● **What is required**
Go through the listing below and show each line that has the word "LMSC".

● **Data supplied**
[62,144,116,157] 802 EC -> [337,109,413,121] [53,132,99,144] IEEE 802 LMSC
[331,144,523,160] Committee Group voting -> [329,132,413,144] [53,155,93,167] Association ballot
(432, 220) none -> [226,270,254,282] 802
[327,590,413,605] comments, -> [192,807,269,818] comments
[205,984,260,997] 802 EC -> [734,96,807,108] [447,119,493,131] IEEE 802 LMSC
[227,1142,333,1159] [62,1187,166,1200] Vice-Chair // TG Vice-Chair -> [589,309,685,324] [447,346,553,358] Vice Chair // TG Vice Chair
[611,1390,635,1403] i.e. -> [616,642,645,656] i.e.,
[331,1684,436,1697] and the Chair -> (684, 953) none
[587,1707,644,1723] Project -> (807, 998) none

● **Your response**
[62,144,116,157] 802 EC -> [337,109,413,121] [53,132,99,144] IEEE 802 LMSC
[205,984,260,997] 802 EC -> [734,96,807,108] [447,119,493,131] IEEE 802 LMSC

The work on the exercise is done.